L’échec tient à une mauvaise maîtrise de forces
contraires, bien, mal, qui ne peut s’acquérir qu’avec l’évolution de l’humain.
La Bible finit par opter pour le bien,
et laisse à Dieu le privilège de punir et d’en tirer bénéfice. J’ai retenu que
le choix a été dicté par la difficulté de savoir exploiter la Science qui est
venue avec Moïse, même la crainte de l’utiliser ou de savoir quand l’utiliser
sans se tromper. Ne le faisant pas ou plus elle a été perdue de vue, et le
peuple de la Bible a perdu beaucoup de la maîtrise de son destin. Le croissez et
multipliez ethnique est réducteur. Il est riche d’informations si
pris dans le sens de : faite croître la connaissance acquise et multipliez ceux qui
en auront connaissance. Reprocher au Judaïsme d’être exclusif,
refermé sur lui-même, c’est ne pas percevoir que la cause en est la peur du mal
faire, et qu’elle vient du sacrifice forcé d’Abraham. Phénomène sur lequel il
n’avait aucune prise
On trouve de nombreux cas d’une volonté
de bien qui se trouve acculée à la pratique du mal.
-
Titus qui voulait
gouverner par le Bien, mais se trouve face à la guerre de Judée qui rend ses
principes inapplicables.
-
Un Néron à
l’origine était un bon Prince, mais finit dans la débauche. On peut en dire
autant d’un Caligula…
-
Napoléon sa
plaint d’avoir cru aux idées de Rousseau. Et l’on peut montrer que ces vues
sont pour beaucoup dans le traitement des Cours d’Europe, Russie comprise.
-
Les Princes qui
ont réussi, ont su dominer les multiples sollicitations dont ils étaient
l’objet pour tenir en permanence le glaive dans la main droite et l’olivier
dans la main gauche. Savoir utiliser le frontal militaire et son latéral. Savoir que les humains qui
cherchent l’affrontement ne sont qu’animaux qui attendent de tirer profit des
défaillances, qu’ils les provoquent.
Bible, Christianisme, Coran. Les trois procèdent de ces aspects. La Bible ayant
choisi l’olivier sans le glaive définira pour les siens un rôle que seuls les
Romains comprendront. Le Christianisme pris en charge par les Romains trouvera
le glaive complémentaire des Francs Occidentaux et Orientaux. Complété par
l’Ordre des Jésuites qui en est le glaive intellectuel. Le Coran s’est doté de
l’Olivier mais du sabre également. Son échec ne pourrait venir que d’usages
inadaptés ou disproportionnés, et répétés sans cesse finiraient par fixer les
esprits en des positions négatives.
Ces
phases de grandes options sont nécessaires à l’évolution de l’humain.

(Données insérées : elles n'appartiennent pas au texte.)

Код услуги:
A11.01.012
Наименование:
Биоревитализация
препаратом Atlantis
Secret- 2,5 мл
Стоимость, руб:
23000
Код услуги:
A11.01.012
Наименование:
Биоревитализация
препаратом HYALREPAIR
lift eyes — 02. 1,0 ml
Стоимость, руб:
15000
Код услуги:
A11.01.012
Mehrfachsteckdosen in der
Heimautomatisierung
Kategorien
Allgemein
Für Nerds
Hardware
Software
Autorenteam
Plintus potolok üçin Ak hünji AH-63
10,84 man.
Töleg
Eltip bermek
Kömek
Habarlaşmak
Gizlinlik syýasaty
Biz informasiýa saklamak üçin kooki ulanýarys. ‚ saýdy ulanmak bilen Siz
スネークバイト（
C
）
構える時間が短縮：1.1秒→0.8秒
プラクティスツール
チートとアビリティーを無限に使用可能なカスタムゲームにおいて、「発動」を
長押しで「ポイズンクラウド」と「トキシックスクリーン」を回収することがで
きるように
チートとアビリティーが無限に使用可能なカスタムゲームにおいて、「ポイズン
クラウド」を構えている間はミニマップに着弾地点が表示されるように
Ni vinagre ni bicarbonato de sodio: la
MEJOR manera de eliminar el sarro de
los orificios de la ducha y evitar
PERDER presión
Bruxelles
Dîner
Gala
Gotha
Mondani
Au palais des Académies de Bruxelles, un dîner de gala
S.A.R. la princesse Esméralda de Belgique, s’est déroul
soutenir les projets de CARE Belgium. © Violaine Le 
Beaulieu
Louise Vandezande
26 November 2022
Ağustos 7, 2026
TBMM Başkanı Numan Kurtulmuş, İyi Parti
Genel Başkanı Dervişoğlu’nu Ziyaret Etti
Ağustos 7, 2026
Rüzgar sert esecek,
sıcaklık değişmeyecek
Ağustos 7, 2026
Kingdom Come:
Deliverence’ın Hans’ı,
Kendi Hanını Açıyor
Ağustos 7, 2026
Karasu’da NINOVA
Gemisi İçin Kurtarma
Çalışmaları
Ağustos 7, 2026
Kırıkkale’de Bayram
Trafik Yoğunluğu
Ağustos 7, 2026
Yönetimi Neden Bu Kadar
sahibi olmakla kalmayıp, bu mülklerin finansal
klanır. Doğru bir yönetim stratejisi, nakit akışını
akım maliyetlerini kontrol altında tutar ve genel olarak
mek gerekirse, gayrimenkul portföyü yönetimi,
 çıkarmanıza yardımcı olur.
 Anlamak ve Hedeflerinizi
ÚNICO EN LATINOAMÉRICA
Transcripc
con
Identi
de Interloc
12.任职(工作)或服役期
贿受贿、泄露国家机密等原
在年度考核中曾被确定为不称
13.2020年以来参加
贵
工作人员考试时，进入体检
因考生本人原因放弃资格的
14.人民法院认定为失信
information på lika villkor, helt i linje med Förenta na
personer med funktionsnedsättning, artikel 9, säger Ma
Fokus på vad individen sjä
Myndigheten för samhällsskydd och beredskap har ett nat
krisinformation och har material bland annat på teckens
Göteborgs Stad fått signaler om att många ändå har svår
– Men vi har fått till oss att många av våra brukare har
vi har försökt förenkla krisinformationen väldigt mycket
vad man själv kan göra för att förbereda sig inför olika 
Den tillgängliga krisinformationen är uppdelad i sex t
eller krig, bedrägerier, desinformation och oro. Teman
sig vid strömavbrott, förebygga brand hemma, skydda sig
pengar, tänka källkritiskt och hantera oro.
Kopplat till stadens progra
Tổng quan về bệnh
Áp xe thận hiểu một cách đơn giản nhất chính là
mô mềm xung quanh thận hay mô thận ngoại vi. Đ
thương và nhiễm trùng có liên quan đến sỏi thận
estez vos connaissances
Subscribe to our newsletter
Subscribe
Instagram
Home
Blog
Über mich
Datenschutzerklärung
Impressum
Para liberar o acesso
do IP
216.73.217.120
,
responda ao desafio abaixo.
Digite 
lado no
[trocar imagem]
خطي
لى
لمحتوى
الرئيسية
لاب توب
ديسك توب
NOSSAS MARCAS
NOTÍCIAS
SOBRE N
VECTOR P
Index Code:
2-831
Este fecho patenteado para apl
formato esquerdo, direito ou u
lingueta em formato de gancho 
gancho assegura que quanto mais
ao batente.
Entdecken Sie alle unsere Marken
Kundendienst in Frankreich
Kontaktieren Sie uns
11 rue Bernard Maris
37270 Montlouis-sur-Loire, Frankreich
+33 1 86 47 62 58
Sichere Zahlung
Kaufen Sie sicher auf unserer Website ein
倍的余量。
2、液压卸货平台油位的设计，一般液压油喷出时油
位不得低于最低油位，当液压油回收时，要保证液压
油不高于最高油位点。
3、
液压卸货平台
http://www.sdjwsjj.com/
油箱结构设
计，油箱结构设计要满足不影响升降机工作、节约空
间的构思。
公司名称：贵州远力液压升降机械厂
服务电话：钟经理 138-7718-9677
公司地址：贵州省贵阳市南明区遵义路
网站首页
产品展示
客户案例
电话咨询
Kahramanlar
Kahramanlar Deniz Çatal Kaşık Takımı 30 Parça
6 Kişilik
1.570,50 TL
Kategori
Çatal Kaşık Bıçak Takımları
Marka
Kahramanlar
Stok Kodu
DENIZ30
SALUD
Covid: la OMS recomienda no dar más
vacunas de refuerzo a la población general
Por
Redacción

Le choix d’un Empereur Septime Sévère de son nom, la position d’un Flavius
Josèphe, celle de Jésus : rendre à César ce qui est à César, disent que
l’antiquité savait bien plus que nous ne savons. Notons que les deux Napoléon surent au mieux
employer les Juifs français... La position d’un Général Ariel Sharon sur le
retour des Juifs français en Israël devient avertissement d’outre-tombe. Il
peut mettre fin à la présence juive en Gaule depuis l’antiquité. La présence latine
s’épuise, celle des Francs n’existe plus.
Imposer à l’Hexagone d’exister seul,
renforce la crédibilité du Grand Œuvre Romain dont le projet alpha devient une étape incontournable.
Cela est bien davantage productif que ne le serait une Guerre des Gaules nouvelle.